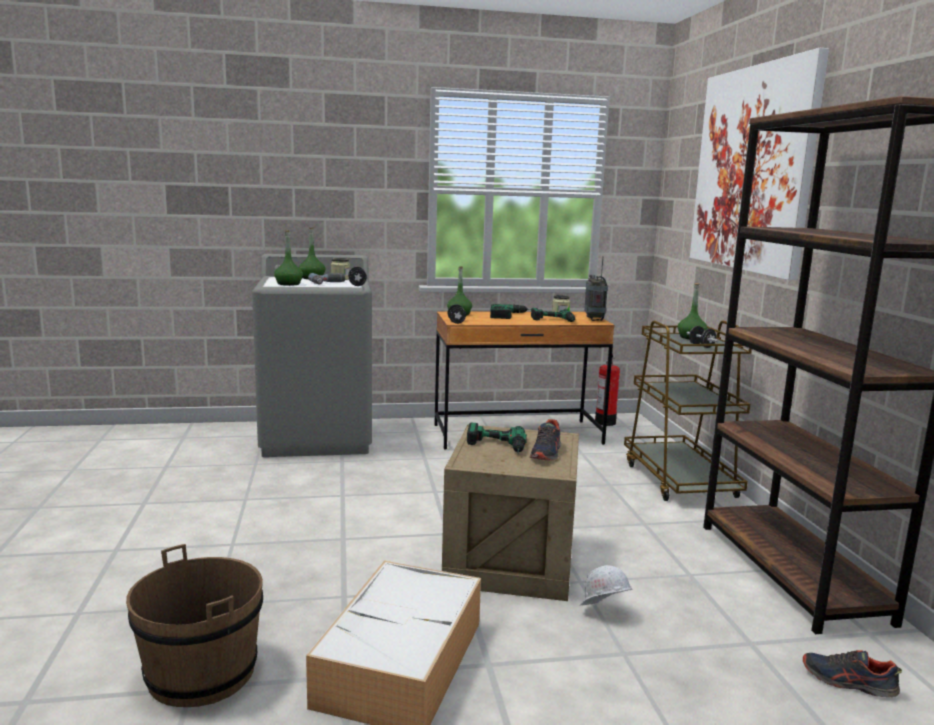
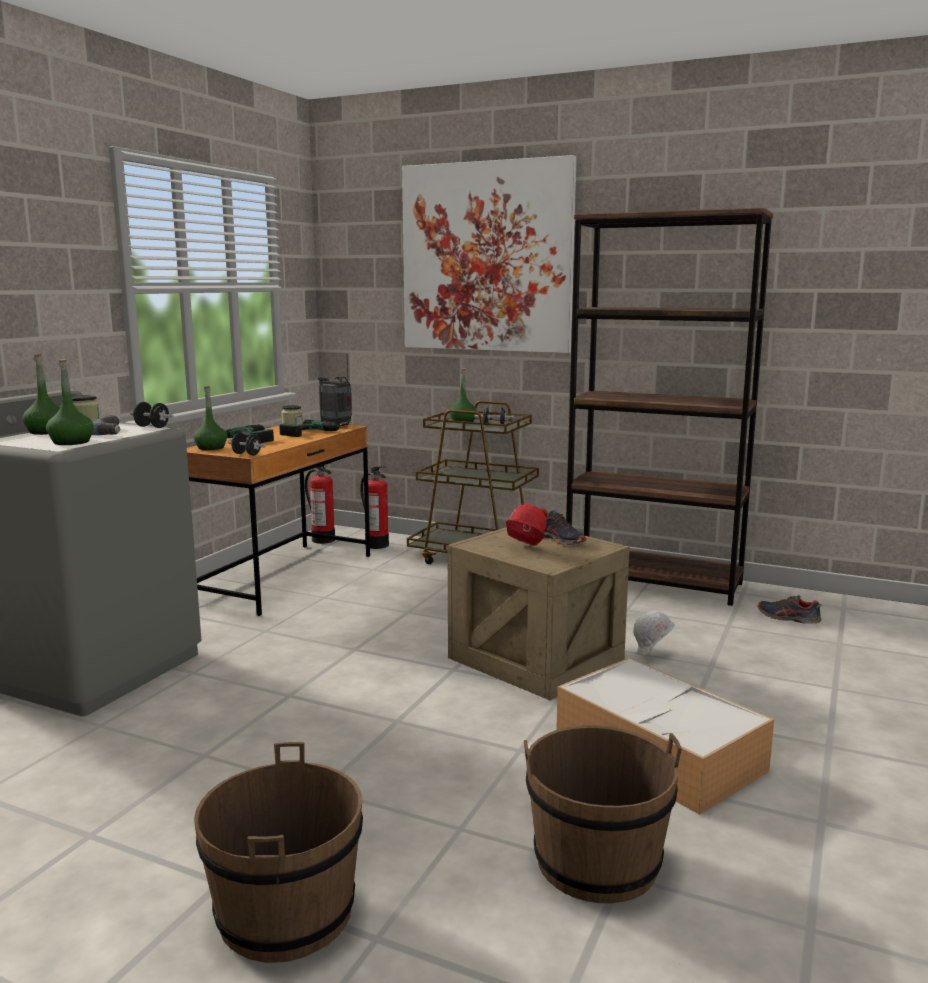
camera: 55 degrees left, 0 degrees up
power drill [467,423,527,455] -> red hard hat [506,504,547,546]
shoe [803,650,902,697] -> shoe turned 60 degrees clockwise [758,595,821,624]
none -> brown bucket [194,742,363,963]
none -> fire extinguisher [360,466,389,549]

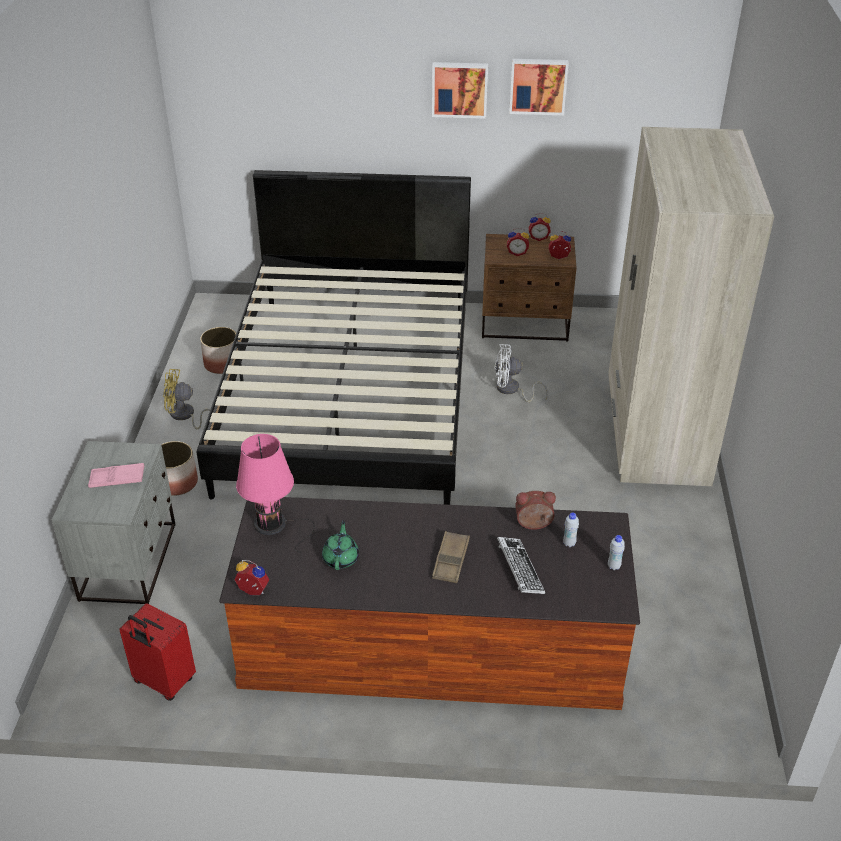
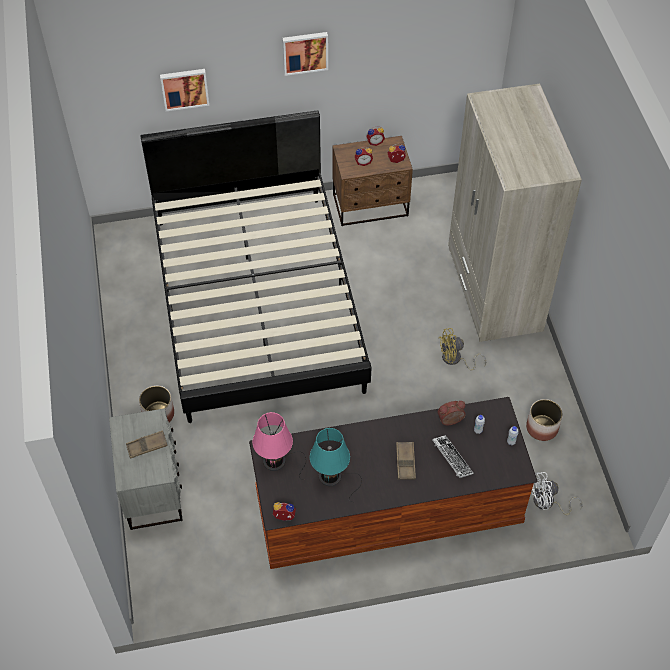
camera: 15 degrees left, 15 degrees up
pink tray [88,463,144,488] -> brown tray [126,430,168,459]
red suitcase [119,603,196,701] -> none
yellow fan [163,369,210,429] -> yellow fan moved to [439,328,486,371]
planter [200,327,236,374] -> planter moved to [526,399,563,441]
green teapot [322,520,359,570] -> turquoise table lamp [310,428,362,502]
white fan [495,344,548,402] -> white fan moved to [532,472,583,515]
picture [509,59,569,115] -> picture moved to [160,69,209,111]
◆ ◆ ◆
- **How to complete this task**
Would you repeat the material above exactly, line for line, from its first line to the line with "white fan [495,344,548,402]", including both and skipping every picture?

- **Exercise answer**
camera: 55 degrees left, 0 degrees up
power drill [467,423,527,455] -> red hard hat [506,504,547,546]
shoe [803,650,902,697] -> shoe turned 60 degrees clockwise [758,595,821,624]
none -> brown bucket [194,742,363,963]
none -> fire extinguisher [360,466,389,549]

camera: 15 degrees left, 15 degrees up
pink tray [88,463,144,488] -> brown tray [126,430,168,459]
red suitcase [119,603,196,701] -> none
yellow fan [163,369,210,429] -> yellow fan moved to [439,328,486,371]
planter [200,327,236,374] -> planter moved to [526,399,563,441]
green teapot [322,520,359,570] -> turquoise table lamp [310,428,362,502]
white fan [495,344,548,402] -> white fan moved to [532,472,583,515]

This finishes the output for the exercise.